Available protein structures:
- PDB: IPR001907 PF00574 (ECOD; PDBsum)
- AlphaFold: IPR001907; PF00574;

= Clp protease family =

Protein-targeting ATP-dependent enzyme family

In molecular biology, the CLP protease family is a family of serine peptidases belong to the MEROPS peptidase family S14 (ClpP endopeptidase family, clan SK). ClpP is an ATP-dependent protease that cleaves a number of proteins, such as casein and albumin. It exists as a heterodimer of ATP-binding regulatory A and catalytic P subunits, both of which are required for effective levels of protease activity in the presence of ATP, although the P subunit alone does possess some catalytic activity.

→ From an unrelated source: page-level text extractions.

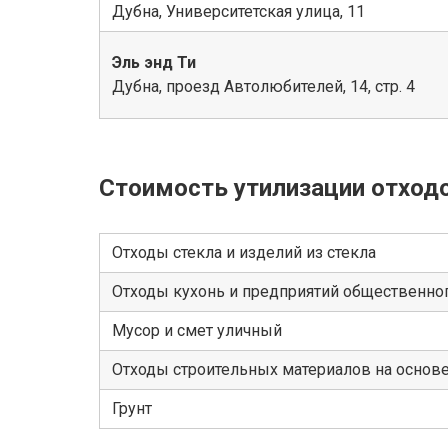
Дубна, Университетская улица, 11
Эль энд Ти
Дубна, проезд Автолюбителей, 14, стр. 4
Стоимость утилизации отход
Отходы стекла и изделий из стекла
Отходы кухонь и предприятий общественног
Мусор и смет уличный
Отходы строительных материалов на основ
Грунт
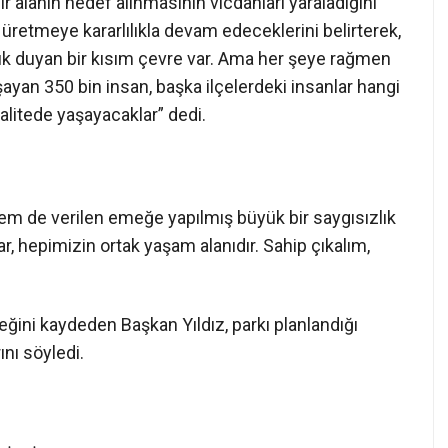
r alanın hedef alınmasının vicdanları yaraladığını
üretmeye kararlılıkla devam edeceklerini belirterek,
ık duyan bir kısım çevre var. Ama her şeye rağmen
ayan 350 bin insan, başka ilçelerdeki insanlar hangi
alitede yaşayacaklar” dedi.
em de verilen emeğe yapılmış büyük bir saygısızlık
r, hepimizin ortak yaşam alanıdır. Sahip çıkalım,
eğini kaydeden Başkan Yıldız, parkı planlandığı
nı söyledi.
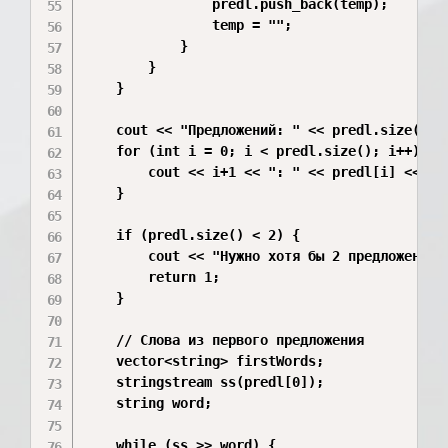
                predl.push_back(temp);

                temp = "";

            }

        }

    }

    cout << "Предложений: " << predl.size() <<
    for (int i = 0; i < predl.size(); i++) {

        cout << i+1 << ": " << predl[i] << end
    }

    if (predl.size() < 2) {

        cout << "Нужно хотя бы 2 предложения!"
        return 1;

    }

    // Слова из первого предложения

    vector<string> firstWords;

    stringstream ss(predl[0]);

    string word;

    while (ss >> word) {
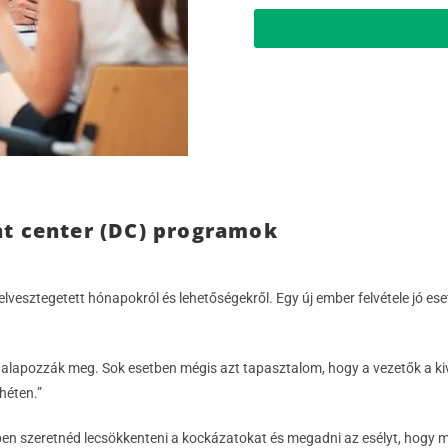
t center (DC) programok
 elvesztegetett hónapokról és lehetőségekről. Egy új ember felvétele jó es
 alapozzák meg. Sok esetben mégis azt tapasztalom, hogy a vezetők a ki
héten.”
ben szeretnéd lecsökkenteni a kockázatokat és megadni az esélyt, hogy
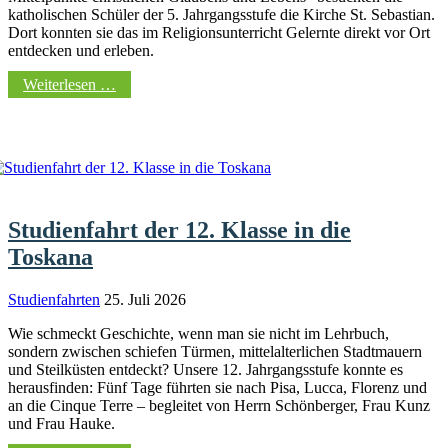
katholischen Schüler der 5. Jahrgangsstufe die Kirche St. Sebastian.
Dort konnten sie das im Religionsunterricht Gelernte direkt vor Ort
entdecken und erleben.
Weiterlesen …
Studienfahrt der 12. Klasse in die
Toskana
Studienfahrten
25. Juli 2026
Wie schmeckt Geschichte, wenn man sie nicht im Lehrbuch,
sondern zwischen schiefen Türmen, mittelalterlichen Stadtmauern
und Steilküsten entdeckt? Unsere 12. Jahrgangsstufe konnte es
herausfinden: Fünf Tage führten sie nach Pisa, Lucca, Florenz und
an die Cinque Terre – begleitet von Herrn Schönberger, Frau Kunz
und Frau Hauke.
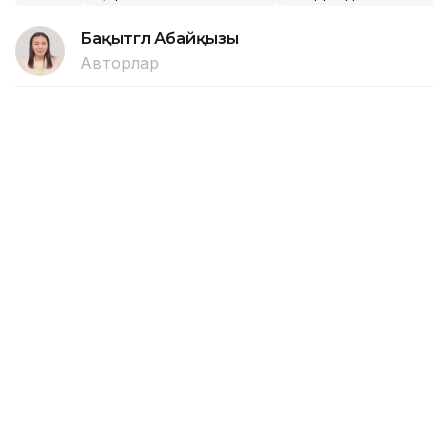
Бақытгүл Абайқызы
Авторлар
13:18, 05 Тамыз 2026
Нұрлыбек Нәлібаев Ақтөбе
облысындағы ірі
инфрақұрылымдық және
әлеуметтік жобалармен танысты
АСТАНА. KAZINFORM – Премьер-министрдің бірінші
орынбасары Нұрлыбек Нәлібаев Ақтөбе облысына
жұмыс сапарымен барып, көлік инфрақұрылымы,
өнеркәсіп, тұрғын үй-коммуналдық шаруашылық,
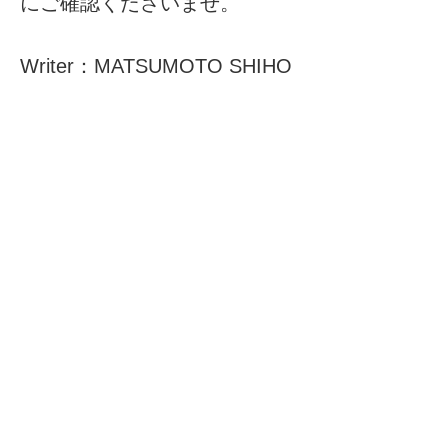
にご確認くださいませ。
Writer：MATSUMOTO SHIHO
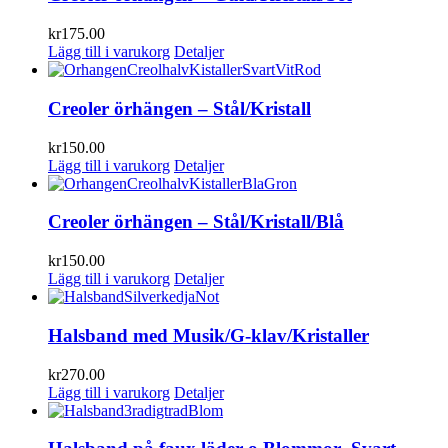
kr
175.00
Lägg till i varukorg
Detaljer
Creoler örhängen – Stål/Kristall
kr
150.00
Lägg till i varukorg
Detaljer
Creoler örhängen – Stål/Kristall/Blå
kr
150.00
Lägg till i varukorg
Detaljer
Halsband med Musik/G-klav/Kristaller
kr
270.00
Lägg till i varukorg
Detaljer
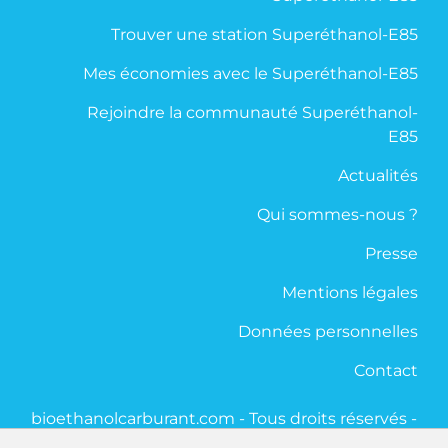
Trouver une station Superéthanol-E85
Mes économies avec le Superéthanol-E85
Rejoindre la communauté Superéthanol-
E85
Actualités
Qui sommes-nous ?
Presse
Mentions légales
Données personnelles
Contact
bioethanolcarburant.com - Tous droits réservés -
2020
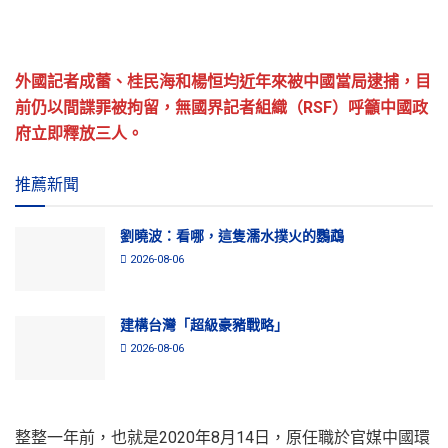
外國記者成蕾、桂民海和楊恒均近年來被中國當局逮捕，目
前仍以間諜罪被拘留，無國界記者組織（RSF）呼籲中國政
府立即釋放三人。
推薦新聞
劉曉波：看哪，這隻濡水撲火的鸚鵡
2026-08-06
建構台灣「超級豪豬戰略」
2026-08-06
整整一年前，也就是2020年8月14日，原任職於官媒中國環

Proteases highly similar to ClpP have been found to be encoded in the genome of bacteria, in the mitochondria of metazoa, some viruses and in the chloroplast of plants. A number of the proteins in this family are classified as non-peptidase homologues as they have been found experimentally to be without peptidase activity, or lack amino acid residues that are believed to be essential for catalytic activity.

Mutations in mitochondrial CLPP are associated with Perrault syndrome and cause a variety of molecular defects, from the loss of ATPase docking, to the activation or inhibition of peptidase activity.